2024 (May) Sturgeon Lake case: A judge rules Rath's $28.57 million contingency fee agreement is unenforceable because it doesn't follow basic rules meant to protect clients.
2025 (February) Sturgeon Lake appeal: The Court of Appeal upholds the decision that Rath's fee agreement is unenforceable.
2025 (March) Moosomin First Nation case: After Rath was fired by the First Nation, he launched a series of legal attacks against them and their new lawyers. He filed motions a judge later called an abuse of process, and tried to force the new lawyers to answer 161 questions designed to "demean, undermine and embarrass" them. A Federal Court judge ruled his conduct was "reprehensible, scandalous, and outrageous" and ordered him to pay solicitor-client costs - the harshest penalty available.
2025 (April) Mikisew Cree First Nation case: The Court of Appeal rules Rath's contingency fee agreement is unenforceable because he failed to serve the documents on time (2-1/2 months late). This agreement was signed in 2019, after the Tallcree and Sturgeon Lake challenges were already underway.

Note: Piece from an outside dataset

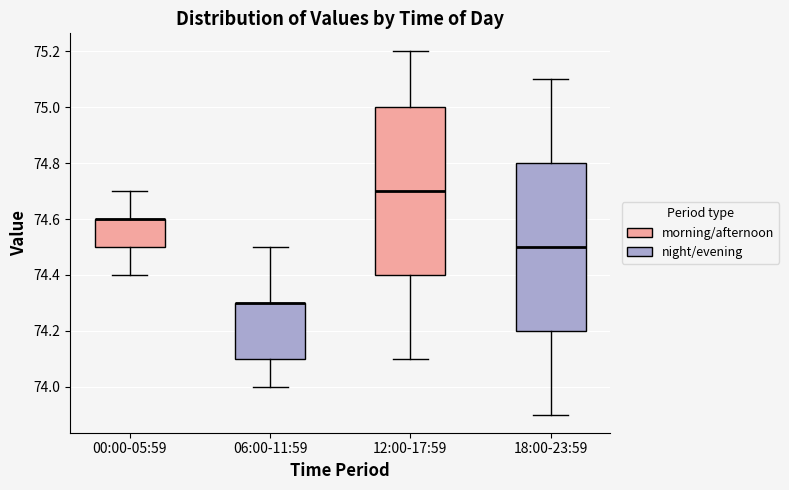

Where is the upper edge of the box for 00:00-05:59 on the y-axis? The values are not printed on the chart, so give them approximately, as read against the axis.

74.6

2025 (June) Thunderchild First Nation: Rath admits to professional misconduct - failing to transfer a client file and misleading the court. The Law Society issues a reprimand and orders him to pay $10,000 in costs.
2025 (November) Goodswimmer case: Rath admits to supervising legal steps that were "clearly without merit" and that unreasonably delayed court proceedings. The Law Society issues another reprimand and orders costs.
2026 (January) COVID threats hearing: Rath faces a Law Society hearing for sending letters threatening to lay murder charges against the Prime Minister and Chief Public Health Officer. He argues he was acting as a private citizen. A decision is pending.